L’Afrique du Sud envisage désormais à la fois la vente au détail et la vente en gros de CBDC



La Banque de réserve sud-africaine (SARB) lance une étude de faisabilité pour une monnaie numérique de banque centrale de détail (CBDC), en plus du projet Khokha.

La SARB note que la CBDC peut servir d’appel d’offres numérique électronique, complémentaire de l’argent comptant, à des fins générales de vente au détail. Outre la simple faisabilité, l’étude examinera si une telle CBDC est souhaitable ou appropriée dans le contexte sud-africain. Par exemple, il examinera comment une CBDC à vocation générale alimenterait la position politique et le mandat de la SARB.

L’étude de faisabilité comprendra également une expérimentation pratique sur différentes plates-formes technologiques émergentes. Il prendra en outre en compte une variété de facteurs, tels que les implications politiques, réglementaires, de sécurité et de gestion des risques. À ce stade, la SARB n’a pris aucune décision officielle d’émettre une CBDC de détail. L’étude de faisabilité devrait se terminer en 2022.

Projet Khokha

Alors que la SARB fait partie d’un nombre croissant de banques centrales qui étudient la faisabilité de l’émission de monnaies numériques, ce n’est pas son premier projet. La SARB a également travaillé sur le projet Khokha avec la société de technologie logicielle blockchain ConsenSys.

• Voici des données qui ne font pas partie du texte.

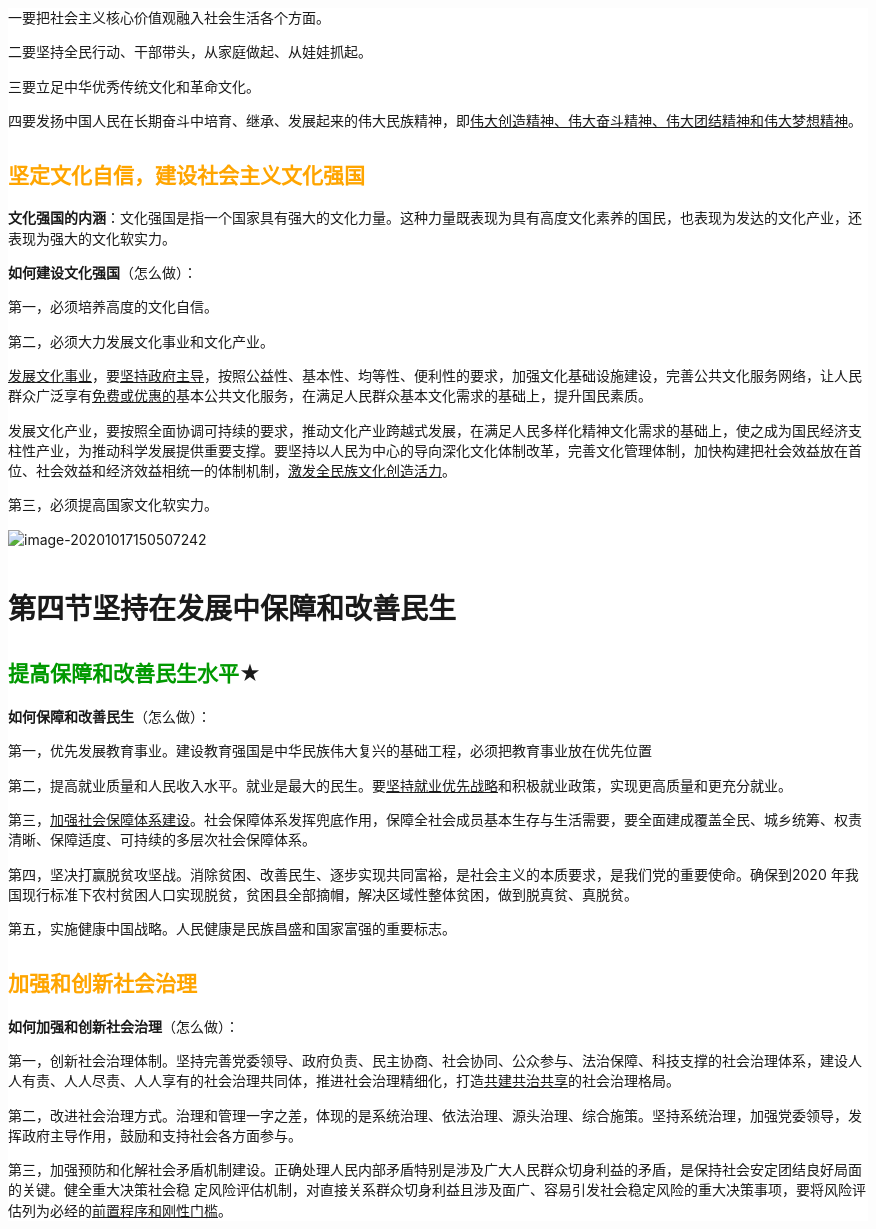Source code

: 一要把社会主义核心价值观融入社会生活各个方面。

二要坚持全民行动、干部带头，从家庭做起、从娃娃抓起。

三要立足中华优秀传统文化和革命文化。

四要发扬中国人民在长期奋斗中培育、继承、发展起来的伟大民族精神，即<u>伟大创造精神、伟大奋斗精神、伟大团结精神和伟大梦想精神</u>。

## <font color=orange>坚定文化自信，建设社会主义文化强国</font>

**文化强国的内涵**：文化强国是指一个国家具有强大的文化力量。这种力量既表现为具有高度文化素养的国民，也表现为发达的文化产业，还表现为强大的文化软实力。

**如何建设文化强国**（怎么做）：

第一，必须培养高度的文化自信。

第二，必须大力发展文化事业和文化产业。

<u>发展文化事业</u>，要<u>坚持政府主导</u>，按照公益性、基本性、均等性、便利性的要求，加强文化基础设施建设，完善公共文化服务网络，让人民群众广泛享有<u>免费或优惠的</u>基本公共文化服务，在满足人民群众基本文化需求的基础上，提升国民素质。

发展文化产业，要按照全面协调可持续的要求，推动文化产业跨越式发展，在满足人民多样化精神文化需求的基础上，使之成为国民经济支柱性产业，为推动科学发展提供重要支撑。要坚持以人民为中心的导向深化文化体制改革，完善文化管理体制，加快构建把社会效益放在首位、社会效益和经济效益相统一的体制机制，<u>激发全民族文化创造活力</u>。

第三，必须提高国家文化软实力。

![image-20201017150507242](https://gitee.com/HaitoChan/upload-pic-typora/raw/master/null/image-20201017150507242.png)

# 第四节坚持在发展中保障和改善民生

## <font color=#0099>提高保障和改善民生水平</font>★

**如何保障和改善民生**（怎么做）：

第一，优先发展教育事业。建设教育强国是中华民族伟大复兴的基础工程，必须把教育事业放在优先位置

第二，提高就业质量和人民收入水平。就业是最大的民生。要<u>坚持就业优先战略</u>和积极就业政策，实现更高质量和更充分就业。

第三，<u>加强社会保障体系建设</u>。社会保障体系发挥兜底作用，保障全社会成员基本生存与生活需要，要全面建成覆盖全民、城乡统筹、权责清晰、保障适度、可持续的多层次社会保障体系。

第四，坚决打赢脱贫攻坚战。消除贫困、改善民生、逐步实现共同富裕，是社会主义的本质要求，是我们党的重要使命。确保到2020 年我国现行标准下农村贫困人口实现脱贫，贫困县全部摘帽，解决区域性整体贫困，做到脱真贫、真脱贫。

第五，实施健康中国战略。人民健康是民族昌盛和国家富强的重要标志。

## <font color=orange>加强和创新社会治理</font>

**如何加强和创新社会治理**（怎么做）：

第一，创新社会治理体制。坚持完善党委领导、政府负责、民主协商、社会协同、公众参与、法治保障、科技支撑的社会治理体系，建设人人有责、人人尽责、人人享有的社会治理共同体，推进社会治理精细化，打造<u>共建共治共享</u>的社会治理格局。

第二，改进社会治理方式。治理和管理一字之差，体现的是系统治理、依法治理、源头治理、综合施策。坚持系统治理，加强党委领导，发挥政府主导作用，鼓励和支持社会各方面参与。

第三，加强预防和化解社会矛盾机制建设。正确处理人民内部矛盾特别是涉及广大人民群众切身利益的矛盾，是保持社会安定团结良好局面的关键。健全重大决策社会稳 定风险评估机制，对直接关系群众切身利益且涉及面广、容易引发社会稳定风险的重大决策事项，要将风险评估列为必经的<u>前置程序和刚性门槛</u>。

La nouvelle étude se concentre sur l’utilisation au détail d’une CBDC. Pendant ce temps, le projet Khokha se concentre sur le règlement de transactions de grande valeur entre les banques commerciales et d’autres parties prenantes au niveau de gros.

Cela signifie que l’Afrique du Sud est l’un des rares pays à développer simultanément des projets pour les CBDC de détail et de gros. De manière générale, les CBDC se diviseront en grande partie en deux catégories, les CBDC de gros et les CBDC de détail plus polyvalentes.

Un rapport de PwC sur l’état actuel des CBDC dans le monde caractérise les CBDC de détail comme celles que les citoyens et les entreprises peuvent détenir et utiliser comme forme de numéraire numérique. D’un autre côté, les institutions financières utiliseraient principalement les CBDC de gros pour les paiements interbancaires et les processus de règlement financier.

En règle générale, les banques centrales se concentreront sur le développement d’un type de CBDC ou d’un autre, en fonction de ses besoins. Les pays émettant des CBDC de détail peuvent ne pas disposer d’un système financier et de paiement solide, de sorte que l’inclusion financière est davantage une priorité. Pendant ce temps, des CBDC de gros se développent dans des pays à économie plus avancée qui disposent de systèmes interbancaires et de marchés de capitaux matures.